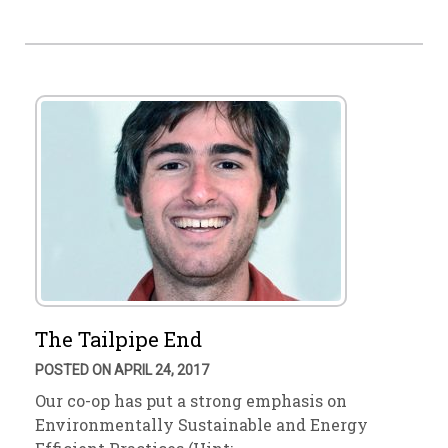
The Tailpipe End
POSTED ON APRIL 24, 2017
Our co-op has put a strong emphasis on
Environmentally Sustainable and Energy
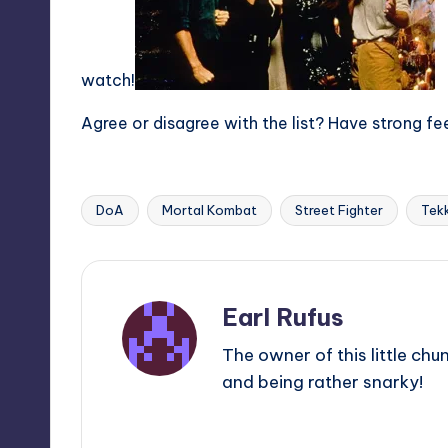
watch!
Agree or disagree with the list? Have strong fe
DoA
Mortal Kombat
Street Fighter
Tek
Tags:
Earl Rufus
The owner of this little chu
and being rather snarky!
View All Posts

-------------------------

▶ [EXERCISE BRIEF]:
The range to copy runs from the line with "Our co-op has put a strong emphasis on" to the last line of the entries, both included; copy it exactly and leave out the pictures.

▶ [TASK RESPONSE]:
Our co-op has put a strong emphasis on
Environmentally Sustainable and Energy
watch!
Agree or disagree with the list? Have strong fe
DoA
Mortal Kombat
Street Fighter
Tek
Tags:
Earl Rufus
The owner of this little chu
and being rather snarky!
View All Posts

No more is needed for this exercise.